Lee Kum Kee Professor of Health Communication at the Harvard TH Chan School of Public Health said, “The popularity and ubiquity of the various platforms means the public is no longer merely passively consuming inaccuracies and falsehoods, it’s disseminating and even creating them”.

The Covid-19 fake news campaign led to a survey finding 23 percent polled people saying that the Chinese had created the virus as a bio-weapon. Also viral were fake contents like a video purportedly showing Chinese troops executing affected residents in Wuhan.

Such falsehoods, apart from numerous others regarding false “treatment and prevention” measures may have resulted in many deaths but shall unfortunately remain unrelated to the fake campaigns; silent lethal killers themselves.

A recent Wall Street Journal article highlighted the sheer hypocrisy of social platforms when it reported that Facebook ignored its hate speech policy and allowed anti-Muslim posts by BJP members.
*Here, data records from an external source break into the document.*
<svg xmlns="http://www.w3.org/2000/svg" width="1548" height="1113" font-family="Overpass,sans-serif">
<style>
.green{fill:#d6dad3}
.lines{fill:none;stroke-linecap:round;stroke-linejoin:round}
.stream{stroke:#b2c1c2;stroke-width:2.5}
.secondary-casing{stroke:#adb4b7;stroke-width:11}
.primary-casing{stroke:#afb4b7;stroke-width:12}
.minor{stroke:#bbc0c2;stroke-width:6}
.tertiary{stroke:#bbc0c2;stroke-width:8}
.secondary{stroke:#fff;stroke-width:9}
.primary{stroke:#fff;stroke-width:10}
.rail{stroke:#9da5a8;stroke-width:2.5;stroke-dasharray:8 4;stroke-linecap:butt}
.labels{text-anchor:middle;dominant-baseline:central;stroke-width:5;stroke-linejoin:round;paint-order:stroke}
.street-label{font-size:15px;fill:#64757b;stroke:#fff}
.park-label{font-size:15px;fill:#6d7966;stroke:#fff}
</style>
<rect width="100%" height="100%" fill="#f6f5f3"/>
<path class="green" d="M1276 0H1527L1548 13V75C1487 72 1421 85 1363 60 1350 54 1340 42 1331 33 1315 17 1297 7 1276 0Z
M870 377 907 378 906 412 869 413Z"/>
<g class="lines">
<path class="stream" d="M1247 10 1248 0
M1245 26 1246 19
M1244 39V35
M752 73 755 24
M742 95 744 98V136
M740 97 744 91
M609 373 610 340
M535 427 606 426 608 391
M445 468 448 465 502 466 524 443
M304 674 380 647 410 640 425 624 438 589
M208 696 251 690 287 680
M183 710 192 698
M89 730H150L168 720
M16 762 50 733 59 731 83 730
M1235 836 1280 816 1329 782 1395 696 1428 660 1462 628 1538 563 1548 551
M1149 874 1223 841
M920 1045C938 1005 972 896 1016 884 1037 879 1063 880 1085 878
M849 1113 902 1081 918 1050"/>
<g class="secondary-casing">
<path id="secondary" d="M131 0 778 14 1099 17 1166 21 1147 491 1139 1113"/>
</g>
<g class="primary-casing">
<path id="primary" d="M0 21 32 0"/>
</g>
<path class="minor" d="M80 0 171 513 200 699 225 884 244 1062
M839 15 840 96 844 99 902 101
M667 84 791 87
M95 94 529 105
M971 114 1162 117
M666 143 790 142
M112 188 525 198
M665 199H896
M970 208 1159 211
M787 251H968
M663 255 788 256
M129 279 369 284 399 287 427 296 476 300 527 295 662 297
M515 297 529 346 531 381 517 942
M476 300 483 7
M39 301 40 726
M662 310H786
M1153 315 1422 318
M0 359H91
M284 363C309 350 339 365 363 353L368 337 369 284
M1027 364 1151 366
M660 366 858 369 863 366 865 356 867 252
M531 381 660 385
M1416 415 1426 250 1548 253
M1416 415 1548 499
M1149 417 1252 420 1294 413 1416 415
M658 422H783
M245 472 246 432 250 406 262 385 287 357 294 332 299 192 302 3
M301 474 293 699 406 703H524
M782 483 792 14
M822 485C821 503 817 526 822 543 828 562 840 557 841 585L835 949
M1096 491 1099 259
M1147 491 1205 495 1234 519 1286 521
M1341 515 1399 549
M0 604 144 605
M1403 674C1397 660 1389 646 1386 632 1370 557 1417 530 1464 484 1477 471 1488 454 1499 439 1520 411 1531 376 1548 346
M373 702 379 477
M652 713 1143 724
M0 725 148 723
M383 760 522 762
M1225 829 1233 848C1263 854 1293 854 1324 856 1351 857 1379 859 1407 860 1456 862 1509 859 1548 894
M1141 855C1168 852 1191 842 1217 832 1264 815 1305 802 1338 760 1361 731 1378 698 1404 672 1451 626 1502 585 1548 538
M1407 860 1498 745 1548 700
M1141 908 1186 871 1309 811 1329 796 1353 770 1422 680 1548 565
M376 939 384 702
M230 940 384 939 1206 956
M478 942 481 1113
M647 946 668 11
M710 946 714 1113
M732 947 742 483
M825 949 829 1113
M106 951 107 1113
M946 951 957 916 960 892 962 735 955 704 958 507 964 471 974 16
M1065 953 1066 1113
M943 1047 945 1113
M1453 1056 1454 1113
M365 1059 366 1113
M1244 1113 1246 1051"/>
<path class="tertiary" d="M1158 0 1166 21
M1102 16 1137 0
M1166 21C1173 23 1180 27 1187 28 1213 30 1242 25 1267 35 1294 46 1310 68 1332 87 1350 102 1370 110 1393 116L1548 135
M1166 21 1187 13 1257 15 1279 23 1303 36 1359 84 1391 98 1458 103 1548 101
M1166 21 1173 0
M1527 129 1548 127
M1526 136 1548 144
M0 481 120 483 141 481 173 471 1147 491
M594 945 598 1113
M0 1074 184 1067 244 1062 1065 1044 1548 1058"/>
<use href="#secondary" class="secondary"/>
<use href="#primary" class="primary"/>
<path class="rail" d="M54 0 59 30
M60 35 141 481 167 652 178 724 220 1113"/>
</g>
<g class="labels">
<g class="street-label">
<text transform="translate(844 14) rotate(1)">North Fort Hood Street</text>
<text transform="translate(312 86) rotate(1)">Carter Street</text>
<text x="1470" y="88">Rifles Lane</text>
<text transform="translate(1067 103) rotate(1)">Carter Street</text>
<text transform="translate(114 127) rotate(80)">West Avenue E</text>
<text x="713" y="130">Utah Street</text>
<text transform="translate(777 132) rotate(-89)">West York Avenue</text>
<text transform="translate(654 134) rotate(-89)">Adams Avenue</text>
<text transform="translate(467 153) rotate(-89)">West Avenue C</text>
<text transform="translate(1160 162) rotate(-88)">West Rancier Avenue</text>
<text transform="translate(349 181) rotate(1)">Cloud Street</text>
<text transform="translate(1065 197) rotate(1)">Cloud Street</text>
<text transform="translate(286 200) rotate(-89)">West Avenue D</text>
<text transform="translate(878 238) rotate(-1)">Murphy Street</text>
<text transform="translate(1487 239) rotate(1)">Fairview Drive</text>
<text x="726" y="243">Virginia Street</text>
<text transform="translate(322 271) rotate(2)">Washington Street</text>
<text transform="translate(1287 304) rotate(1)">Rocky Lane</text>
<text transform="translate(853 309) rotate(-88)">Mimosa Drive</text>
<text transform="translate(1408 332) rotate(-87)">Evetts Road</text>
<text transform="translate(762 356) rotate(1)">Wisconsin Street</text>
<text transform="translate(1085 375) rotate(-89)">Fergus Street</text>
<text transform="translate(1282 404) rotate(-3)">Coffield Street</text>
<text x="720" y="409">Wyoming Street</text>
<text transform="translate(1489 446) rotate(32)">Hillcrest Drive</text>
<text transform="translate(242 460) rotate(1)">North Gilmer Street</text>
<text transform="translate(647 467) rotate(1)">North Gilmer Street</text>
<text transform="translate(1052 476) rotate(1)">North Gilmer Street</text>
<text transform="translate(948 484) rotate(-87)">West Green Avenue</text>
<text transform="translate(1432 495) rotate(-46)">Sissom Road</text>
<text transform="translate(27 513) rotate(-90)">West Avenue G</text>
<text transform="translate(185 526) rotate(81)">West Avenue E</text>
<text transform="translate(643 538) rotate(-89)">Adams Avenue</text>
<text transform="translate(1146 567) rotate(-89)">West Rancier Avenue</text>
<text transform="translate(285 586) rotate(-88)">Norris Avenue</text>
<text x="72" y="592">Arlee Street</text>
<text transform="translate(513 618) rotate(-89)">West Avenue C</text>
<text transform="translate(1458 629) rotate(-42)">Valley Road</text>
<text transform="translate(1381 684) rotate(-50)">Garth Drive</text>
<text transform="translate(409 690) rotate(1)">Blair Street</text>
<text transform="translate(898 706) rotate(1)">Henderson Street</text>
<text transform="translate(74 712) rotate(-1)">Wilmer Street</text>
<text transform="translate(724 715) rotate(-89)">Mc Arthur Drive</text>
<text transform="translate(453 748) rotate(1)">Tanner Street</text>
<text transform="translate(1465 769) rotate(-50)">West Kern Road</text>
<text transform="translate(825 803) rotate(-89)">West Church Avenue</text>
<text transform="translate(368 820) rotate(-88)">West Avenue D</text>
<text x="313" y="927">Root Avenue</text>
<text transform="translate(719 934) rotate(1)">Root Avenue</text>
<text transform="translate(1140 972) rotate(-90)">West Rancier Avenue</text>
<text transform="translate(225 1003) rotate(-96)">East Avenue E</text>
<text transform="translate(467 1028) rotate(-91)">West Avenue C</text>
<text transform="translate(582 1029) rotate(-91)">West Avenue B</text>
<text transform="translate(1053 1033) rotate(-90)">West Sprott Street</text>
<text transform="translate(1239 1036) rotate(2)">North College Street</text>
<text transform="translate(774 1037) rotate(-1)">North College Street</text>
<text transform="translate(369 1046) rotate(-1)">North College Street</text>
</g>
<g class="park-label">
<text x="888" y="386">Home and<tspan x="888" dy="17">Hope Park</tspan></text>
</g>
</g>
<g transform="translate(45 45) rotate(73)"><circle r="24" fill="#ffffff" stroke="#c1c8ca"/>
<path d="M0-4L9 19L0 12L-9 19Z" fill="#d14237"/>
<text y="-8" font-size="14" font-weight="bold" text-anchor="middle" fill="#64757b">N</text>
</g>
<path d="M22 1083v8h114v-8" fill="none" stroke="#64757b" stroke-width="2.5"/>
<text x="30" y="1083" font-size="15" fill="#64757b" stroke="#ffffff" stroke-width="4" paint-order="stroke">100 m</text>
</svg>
This was done to avoid ire of the Modi government.

Facebook India’s Public Policy Director Ankhi Das refused a ban on the BJP’s (Hindutva) Telangana MLA Raja Naval Singh whose Facebook posts labeled Indian Muslims as traitors, Rohingya refugees as terrorists, advocating that “they be shot” and calling for the demolition of mosques in India. Singh has over half a million followers on Facebook and 123 thousand on Facebook’s Instagram.

Facebook is also accused of illegally selling personal data of about 50 million Facebook users to Cambridge Analytica, a voter-profiling company. Zoom, the new video-conference fad, too has been sued in California for allegedly giving its users personal data to other companies including Facebook. These money making behemoths have morphed into stealthily operating predators.

Malicious campaigns based on falsehoods create doubts and pollute minds. Hitler more or less built an empire on the lies of his Propaganda Minister, Joseph Goebbels, whose famous dictum was: “Repeat a lie often enough and it becomes the truth”. Repeated lies and falsifications, over time, remain a lie but are perceived as the truth; classic fifth generation warfare - a battle of perceptions, a lethal tool in enemy hands.

Given the unfortunate politicization of all issues here, the Honourable CJ could take cognizance of this crucially important issue and ensure the parameters of free speech do not criminally encroach on national security and personal lives.

The government should take up these nefarious campaigns with the relevant social media platforms. Their representative offices in Pakistan should be a first step at thwarting the information warfare along with ensuring that the policies and conduct of these platforms strictly adhere to their stated policies.

The writer is a freelance contributor.